The problem
As the answer, set down the lines below from the one containing "right back paw: (323, 277)" through the one containing "left elbow: (395, 265)", exactly and inclusively, and no others.

** Given data follows **

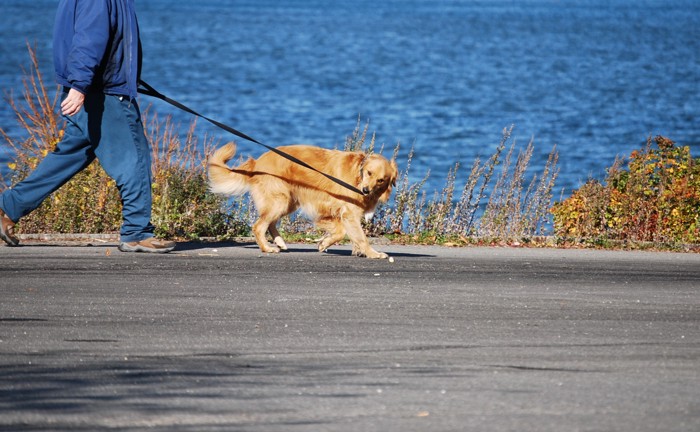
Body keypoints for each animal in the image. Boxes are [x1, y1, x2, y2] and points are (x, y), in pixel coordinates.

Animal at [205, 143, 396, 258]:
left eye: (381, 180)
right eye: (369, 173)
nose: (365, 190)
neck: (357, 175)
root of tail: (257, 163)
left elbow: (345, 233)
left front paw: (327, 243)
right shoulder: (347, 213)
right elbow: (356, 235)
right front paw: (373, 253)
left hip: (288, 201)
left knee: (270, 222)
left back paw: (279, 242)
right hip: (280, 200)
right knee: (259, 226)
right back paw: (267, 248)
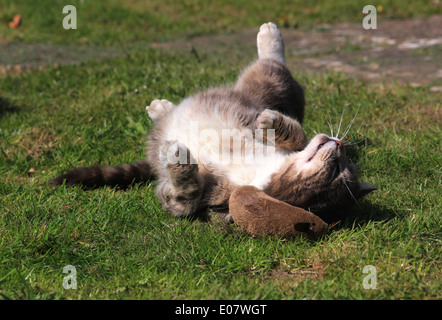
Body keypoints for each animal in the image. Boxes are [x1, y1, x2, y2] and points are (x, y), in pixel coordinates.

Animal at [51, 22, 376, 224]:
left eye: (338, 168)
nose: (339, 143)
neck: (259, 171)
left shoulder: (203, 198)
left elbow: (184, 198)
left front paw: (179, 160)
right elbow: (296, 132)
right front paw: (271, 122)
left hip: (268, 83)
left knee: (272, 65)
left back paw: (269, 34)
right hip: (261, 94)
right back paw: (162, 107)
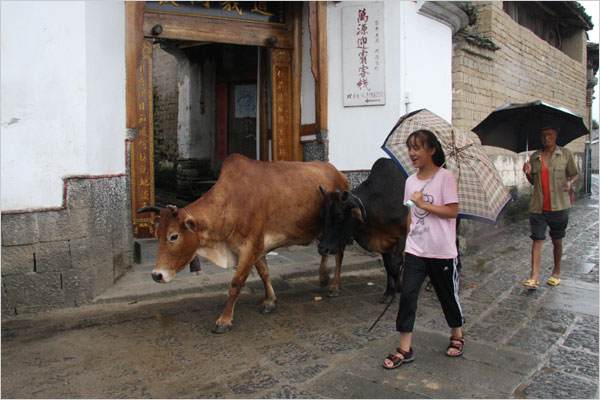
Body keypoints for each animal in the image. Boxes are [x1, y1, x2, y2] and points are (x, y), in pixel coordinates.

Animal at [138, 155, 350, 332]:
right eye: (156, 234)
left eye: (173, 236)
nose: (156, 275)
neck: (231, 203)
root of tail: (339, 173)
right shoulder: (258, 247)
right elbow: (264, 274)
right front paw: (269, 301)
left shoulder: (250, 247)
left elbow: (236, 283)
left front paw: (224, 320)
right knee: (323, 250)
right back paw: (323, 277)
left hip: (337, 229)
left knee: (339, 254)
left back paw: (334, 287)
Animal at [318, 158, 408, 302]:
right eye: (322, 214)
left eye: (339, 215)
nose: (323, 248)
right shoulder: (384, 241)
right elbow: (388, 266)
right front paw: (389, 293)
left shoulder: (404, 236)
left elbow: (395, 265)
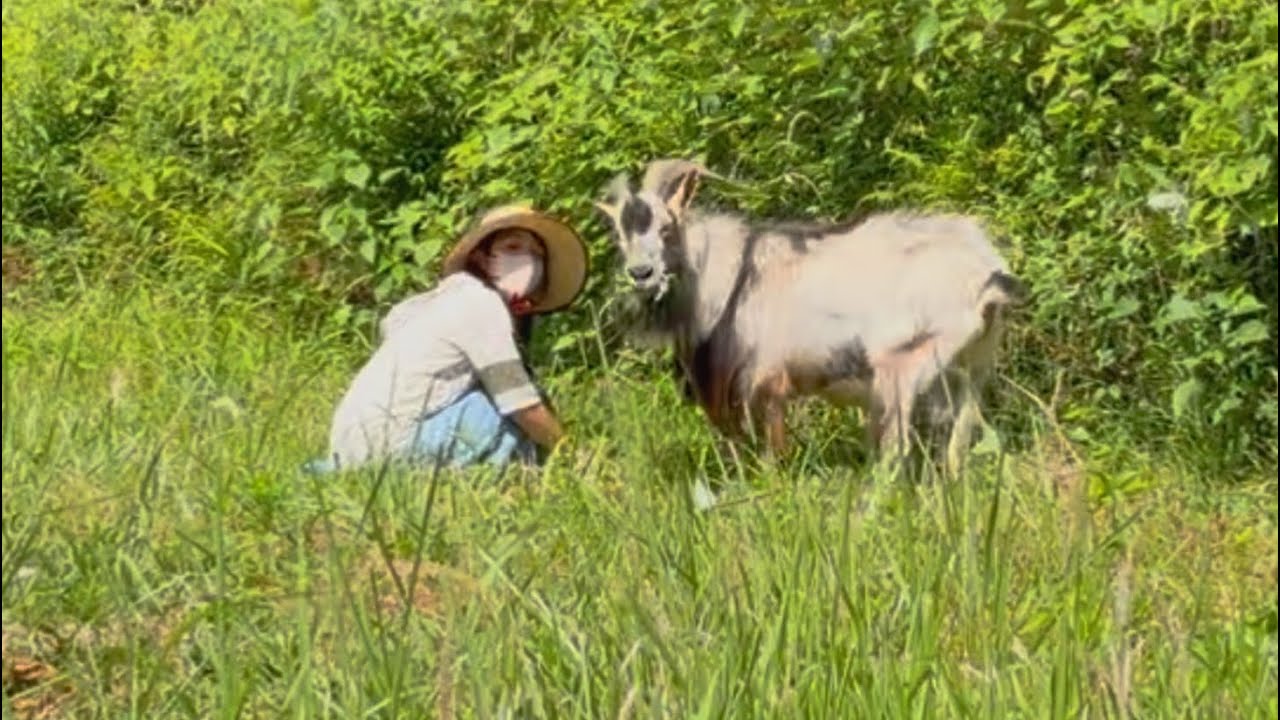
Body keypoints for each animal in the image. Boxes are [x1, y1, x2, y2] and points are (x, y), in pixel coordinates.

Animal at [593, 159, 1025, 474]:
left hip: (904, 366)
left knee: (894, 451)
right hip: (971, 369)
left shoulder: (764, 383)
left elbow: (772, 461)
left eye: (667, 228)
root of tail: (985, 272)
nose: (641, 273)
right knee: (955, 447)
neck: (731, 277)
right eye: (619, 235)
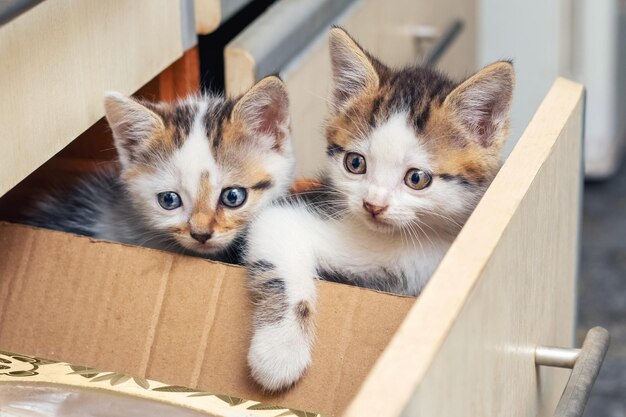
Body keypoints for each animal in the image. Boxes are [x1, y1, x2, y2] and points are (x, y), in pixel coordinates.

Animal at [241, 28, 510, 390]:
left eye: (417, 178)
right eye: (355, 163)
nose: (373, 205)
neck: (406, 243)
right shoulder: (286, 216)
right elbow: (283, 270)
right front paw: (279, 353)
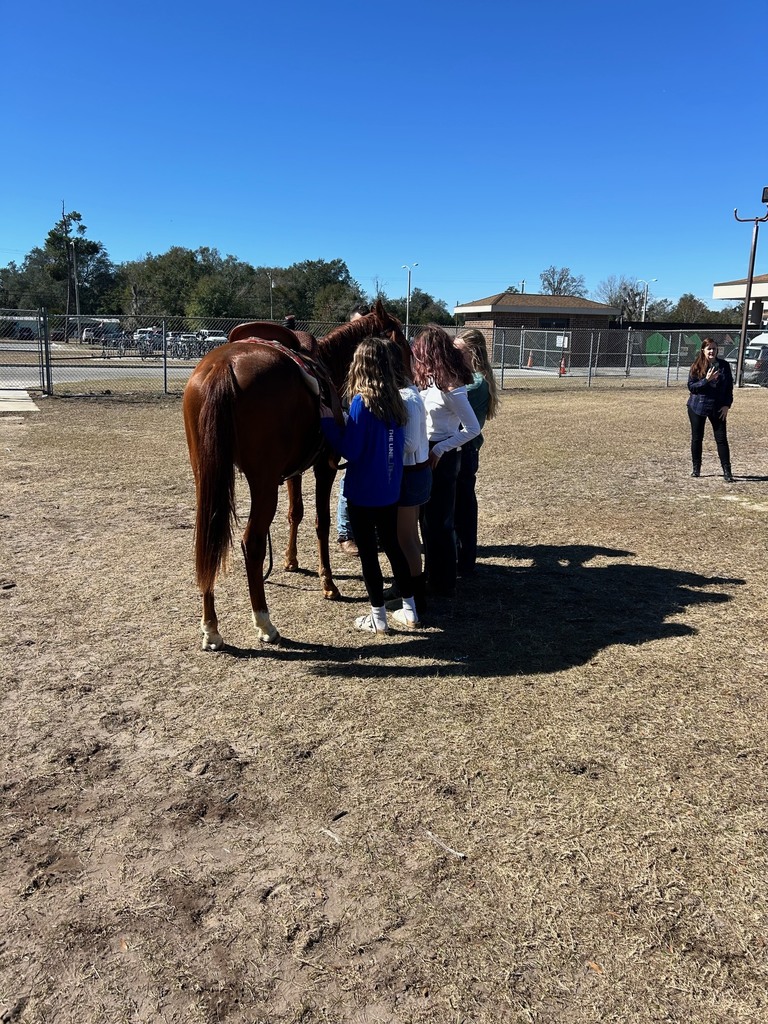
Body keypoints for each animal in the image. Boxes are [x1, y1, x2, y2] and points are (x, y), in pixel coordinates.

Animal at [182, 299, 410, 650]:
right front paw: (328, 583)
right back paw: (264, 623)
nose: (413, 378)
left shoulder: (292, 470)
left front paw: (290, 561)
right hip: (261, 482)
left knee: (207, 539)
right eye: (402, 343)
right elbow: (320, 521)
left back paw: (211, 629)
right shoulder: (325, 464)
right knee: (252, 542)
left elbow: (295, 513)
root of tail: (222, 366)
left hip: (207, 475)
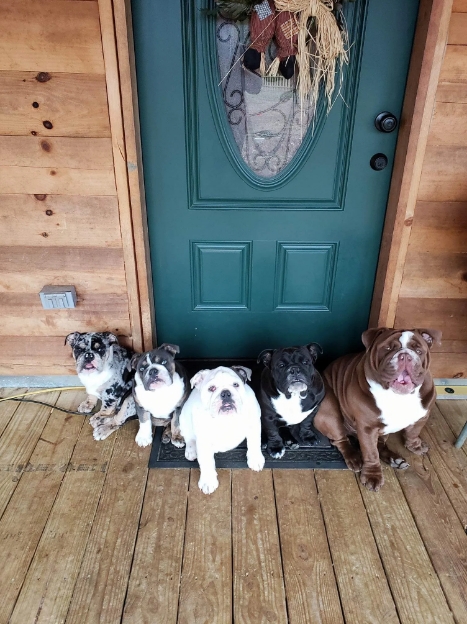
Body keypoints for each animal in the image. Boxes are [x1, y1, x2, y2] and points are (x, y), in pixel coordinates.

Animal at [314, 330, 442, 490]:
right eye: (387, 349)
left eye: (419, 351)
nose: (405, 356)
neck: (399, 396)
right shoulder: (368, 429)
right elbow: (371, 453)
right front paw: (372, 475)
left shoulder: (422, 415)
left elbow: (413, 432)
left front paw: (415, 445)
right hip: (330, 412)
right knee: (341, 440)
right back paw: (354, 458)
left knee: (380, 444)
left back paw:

** End of Given data **

Response to the task
right back paw: (323, 277)
left hip: (337, 229)
left knee: (339, 254)
left back paw: (334, 287)
Animal at [318, 158, 408, 302]:
right eye: (322, 214)
left eye: (339, 215)
nose: (323, 248)
right shoulder: (384, 241)
right elbow: (388, 266)
right front paw: (389, 293)
left shoulder: (404, 236)
left elbow: (395, 265)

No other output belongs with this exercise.